Otellerde turist grupları haricinde birçok kendi başına
bölgeye gelmiş turist de var. Orchha gezilecek yerler yürüme mesafesi içinde
bulunuyor ve oteller de kalan müşterilerine her gün rehberli, yürüyerek şehir
turu düzenliyorlar.
Şehir, Sanskritçe "sazlık içeren" anlamına gelen
"Vetravati" olarak da bilinen Betva nehrinin yanında kurulmuş. Betva;
Yamuna nehrinin bir kolu ve üzerinde Rajghat, Matatila ve Dam Parichha isimli
üç baraj bulunuyor. Bu nehirden Hindu destanı Mahabharata'da da
bahsedilmektedir. Orchha'da; muhteşem bir kalenin yanısıra, Laksmi Narayan, Ram
Raja ve Chaturbhuj Tapınakları bulunuyor.
Orchha; düzgünce boyalı evleri, pazar tezgahları, çeşitli
şehirlerden gelemiş yerli turistleriyle tenha denebilecek kadar az insanın
bulunduğu, Betva nehrinin üstünde yer alan bir adada kurulu küçük bir Hint
prensliği olan Bundela’nın eski başşehri . Bundela kralı Rudra Pratap (iktidarı
1501-1531) Orchha şehrini kurmuş. Raja Rudra Pratap; Orchha şehrinin inşaatı
başlatmış ama bir ineği, kaplanın pençesinden kurtarmak için çalışırken
hayatını kaybetmiş. Daha sonra oğlu Madhukar Orchha hükümdarı olarak başarılı
olmuş. Şehir bugünkü halini ise Raja Bir Singh Deo döneminde kazanmış, 22
yıllık iktidarı sırasında, Orchha'nın en güzel binaları da dâhil olmak üzere,
bölge genelinde toplam 52 kale ve saray inşa edilmiş. Ama şehir 1636 yılında
Şah Cihan tarafından Babür İmparatorluğu'na ilhak edilmiş.
Günümüzde Orcha'da Bundele Krallığı döneminde inşa edilmiş;
büyük ve zarif kalenin içerisinde 3 tane saray bulunuyor. Bunlardan en önemlisi
olan Cihangir Mahal, Moğol imparatoru kudretli Akbar’ın şehri ziyareti anısına
Raja Bir Singh tarafından 17. y.y.’da yaptırılmış. Kompleksin içindeki diğer
saraylar Raj Mahal ve Praveen Mahal (Sheesh Mahal). Kalenin bir turist
gruplarının içeriye girdiği kapısı birde eskiden nehir tarafından girilen süslü
kapısı var. Kalenin dış görünümü de iç süslemeleri de hayranlık uyandıracak
kadar ince süslemeler ile dolu.
Kalenin girişinde bir grup yerli turist yani Hintli kadının
yerde oturmuş tef çalıp dans ettiğini görünce biz de onlara katıldık.

Sağlanan veriler —
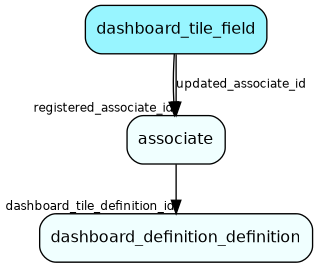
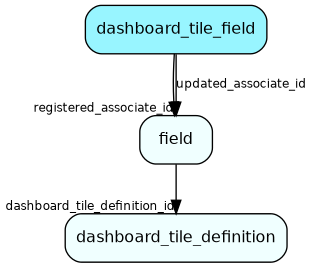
  digraph {
    node [fillcolor=azure1 fontname=Helvetica fontsize=12 shape=box style="rounded, filled"]
    edge [fontname=Helvetica fontsize=9]
    dashboard_tile_field [fillcolor=cadetblue1]
-   associate
-   dashboard_tile_definition [label=dashboard_definition_definition]
+   associate [label=field]
+   dashboard_tile_definition
    dashboard_tile_field -> associate [headlabel=registered_associate_id]
    dashboard_tile_field -> associate [label=updated_associate_id]
    associate -> dashboard_tile_definition [headlabel=dashboard_tile_definition_id]
  }
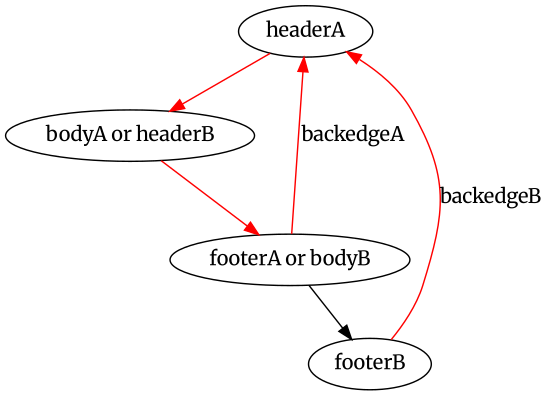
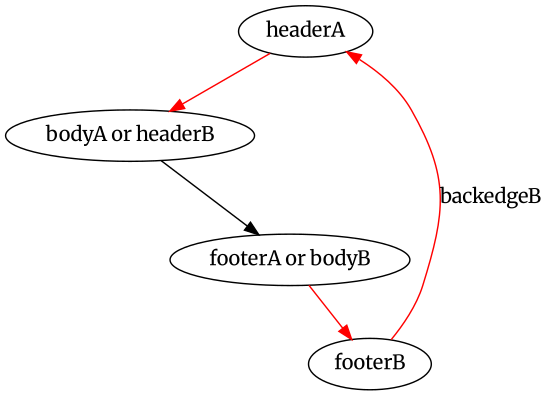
  digraph {
    fontname=Merriweather
    node [fontname=Merriweather]
    edge [color=red fontname=Merriweather]
    headerA
    "bodyA or headerB"
    "footerA or bodyB"
    footerB
    headerA -> "bodyA or headerB"
-   "bodyA or headerB" -> "footerA or bodyB"
-   "footerA or bodyB" -> headerA [label=backedgeA]
-   "footerA or bodyB" -> footerB [color=""]
+   "bodyA or headerB" -> "footerA or bodyB" [color=""]
+   "footerA or bodyB" -> footerB
    footerB -> headerA [label=backedgeB]
  }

İstenen iş —
Orchha hakkındaki metnin "Günümüzde Orcha'da Bundele" ile "de onlara katıldık." arasındaki bölümünü, iki uç da dahil olmak üzere, "Cihangir Mahal" yerine "Jahangir Mahal" koyarak yeniden yazın.

Görev yanıtı —
Günümüzde Orcha'da Bundele Krallığı döneminde inşa edilmiş;
büyük ve zarif kalenin içerisinde 3 tane saray bulunuyor. Bunlardan en önemlisi
olan Jahangir Mahal, Moğol imparatoru kudretli Akbar’ın şehri ziyareti anısına
Raja Bir Singh tarafından 17. y.y.’da yaptırılmış. Kompleksin içindeki diğer
saraylar Raj Mahal ve Praveen Mahal (Sheesh Mahal). Kalenin bir turist
gruplarının içeriye girdiği kapısı birde eskiden nehir tarafından girilen süslü
kapısı var. Kalenin dış görünümü de iç süslemeleri de hayranlık uyandıracak
kadar ince süslemeler ile dolu.
Kalenin girişinde bir grup yerli turist yani Hintli kadının
yerde oturmuş tef çalıp dans ettiğini görünce biz de onlara katıldık.